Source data
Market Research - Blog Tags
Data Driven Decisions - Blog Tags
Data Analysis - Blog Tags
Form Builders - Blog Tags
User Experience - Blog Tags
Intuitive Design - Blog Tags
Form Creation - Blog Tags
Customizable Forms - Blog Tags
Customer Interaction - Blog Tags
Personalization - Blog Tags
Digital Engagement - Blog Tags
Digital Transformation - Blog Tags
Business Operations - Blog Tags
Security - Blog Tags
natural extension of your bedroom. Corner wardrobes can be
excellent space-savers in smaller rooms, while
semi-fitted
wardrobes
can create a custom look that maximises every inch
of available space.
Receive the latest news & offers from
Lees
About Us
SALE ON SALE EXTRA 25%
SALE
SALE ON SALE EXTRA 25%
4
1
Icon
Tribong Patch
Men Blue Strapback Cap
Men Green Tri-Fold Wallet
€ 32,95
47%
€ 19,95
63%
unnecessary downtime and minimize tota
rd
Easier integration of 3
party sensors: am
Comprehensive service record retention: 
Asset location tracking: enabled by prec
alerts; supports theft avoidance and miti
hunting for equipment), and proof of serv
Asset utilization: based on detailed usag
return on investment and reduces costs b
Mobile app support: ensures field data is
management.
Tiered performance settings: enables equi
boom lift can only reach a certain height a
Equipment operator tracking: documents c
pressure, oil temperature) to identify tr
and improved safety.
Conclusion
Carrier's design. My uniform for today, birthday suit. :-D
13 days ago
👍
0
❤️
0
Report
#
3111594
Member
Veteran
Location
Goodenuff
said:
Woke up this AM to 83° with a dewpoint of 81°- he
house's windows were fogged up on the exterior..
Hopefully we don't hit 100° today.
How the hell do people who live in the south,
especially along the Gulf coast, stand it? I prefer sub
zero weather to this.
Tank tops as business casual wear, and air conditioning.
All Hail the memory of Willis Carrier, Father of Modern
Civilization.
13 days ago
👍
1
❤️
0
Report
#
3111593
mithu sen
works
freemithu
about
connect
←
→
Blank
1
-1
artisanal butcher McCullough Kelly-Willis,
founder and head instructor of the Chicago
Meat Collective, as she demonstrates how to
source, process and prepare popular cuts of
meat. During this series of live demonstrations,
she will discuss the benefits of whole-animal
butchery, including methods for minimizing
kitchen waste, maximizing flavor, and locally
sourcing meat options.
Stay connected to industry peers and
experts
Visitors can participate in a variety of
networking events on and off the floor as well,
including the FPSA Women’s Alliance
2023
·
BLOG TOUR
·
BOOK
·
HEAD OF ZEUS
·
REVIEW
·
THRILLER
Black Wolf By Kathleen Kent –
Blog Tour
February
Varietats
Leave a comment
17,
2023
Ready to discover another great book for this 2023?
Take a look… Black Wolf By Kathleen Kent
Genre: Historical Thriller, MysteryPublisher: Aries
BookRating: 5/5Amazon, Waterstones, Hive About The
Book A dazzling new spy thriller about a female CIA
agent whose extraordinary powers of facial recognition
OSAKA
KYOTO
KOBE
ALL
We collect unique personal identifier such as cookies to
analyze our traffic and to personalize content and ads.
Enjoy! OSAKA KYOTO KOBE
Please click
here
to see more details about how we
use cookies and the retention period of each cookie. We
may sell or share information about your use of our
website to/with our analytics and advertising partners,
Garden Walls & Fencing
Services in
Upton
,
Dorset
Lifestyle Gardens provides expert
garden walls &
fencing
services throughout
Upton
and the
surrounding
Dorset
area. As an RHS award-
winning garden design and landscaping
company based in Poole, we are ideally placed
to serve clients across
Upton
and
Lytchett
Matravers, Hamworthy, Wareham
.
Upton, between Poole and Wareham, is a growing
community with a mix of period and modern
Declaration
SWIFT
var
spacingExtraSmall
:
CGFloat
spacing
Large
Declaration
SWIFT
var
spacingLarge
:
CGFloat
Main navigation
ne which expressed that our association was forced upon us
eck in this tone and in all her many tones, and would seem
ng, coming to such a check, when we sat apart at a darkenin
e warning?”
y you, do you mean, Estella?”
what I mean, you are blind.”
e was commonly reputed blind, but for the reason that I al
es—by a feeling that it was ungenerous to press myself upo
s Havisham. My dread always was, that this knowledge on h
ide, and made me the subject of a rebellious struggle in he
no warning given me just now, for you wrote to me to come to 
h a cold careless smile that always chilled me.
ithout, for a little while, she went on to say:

| WHAT THIS TASK INVOLVES |
Please write out, word for word, the entries from the very first line through the line containing "butchery, including methods for minimizing", with both ends included.

| ANSWER SECTION |
Market Research - Blog Tags
Data Driven Decisions - Blog Tags
Data Analysis - Blog Tags
Form Builders - Blog Tags
User Experience - Blog Tags
Intuitive Design - Blog Tags
Form Creation - Blog Tags
Customizable Forms - Blog Tags
Customer Interaction - Blog Tags
Personalization - Blog Tags
Digital Engagement - Blog Tags
Digital Transformation - Blog Tags
Business Operations - Blog Tags
Security - Blog Tags
natural extension of your bedroom. Corner wardrobes can be
excellent space-savers in smaller rooms, while
semi-fitted
wardrobes
can create a custom look that maximises every inch
of available space.
Receive the latest news & offers from
Lees
About Us
SALE ON SALE EXTRA 25%
SALE
SALE ON SALE EXTRA 25%
4
1
Icon
Tribong Patch
Men Blue Strapback Cap
Men Green Tri-Fold Wallet
€ 32,95
47%
€ 19,95
63%
unnecessary downtime and minimize tota
rd
Easier integration of 3
party sensors: am
Comprehensive service record retention: 
Asset location tracking: enabled by prec
alerts; supports theft avoidance and miti
hunting for equipment), and proof of serv
Asset utilization: based on detailed usag
return on investment and reduces costs b
Mobile app support: ensures field data is
management.
Tiered performance settings: enables equi
boom lift can only reach a certain height a
Equipment operator tracking: documents c
pressure, oil temperature) to identify tr
and improved safety.
Conclusion
Carrier's design. My uniform for today, birthday suit. :-D
13 days ago
👍
0
❤️
0
Report
#
3111594
Member
Veteran
Location
Goodenuff
said:
Woke up this AM to 83° with a dewpoint of 81°- he
house's windows were fogged up on the exterior..
Hopefully we don't hit 100° today.
How the hell do people who live in the south,
especially along the Gulf coast, stand it? I prefer sub
zero weather to this.
Tank tops as business casual wear, and air conditioning.
All Hail the memory of Willis Carrier, Father of Modern
Civilization.
13 days ago
👍
1
❤️
0
Report
#
3111593
mithu sen
works
freemithu
about
connect
←
→
Blank
1
-1
artisanal butcher McCullough Kelly-Willis,
founder and head instructor of the Chicago
Meat Collective, as she demonstrates how to
source, process and prepare popular cuts of
meat. During this series of live demonstrations,
she will discuss the benefits of whole-animal
butchery, including methods for minimizing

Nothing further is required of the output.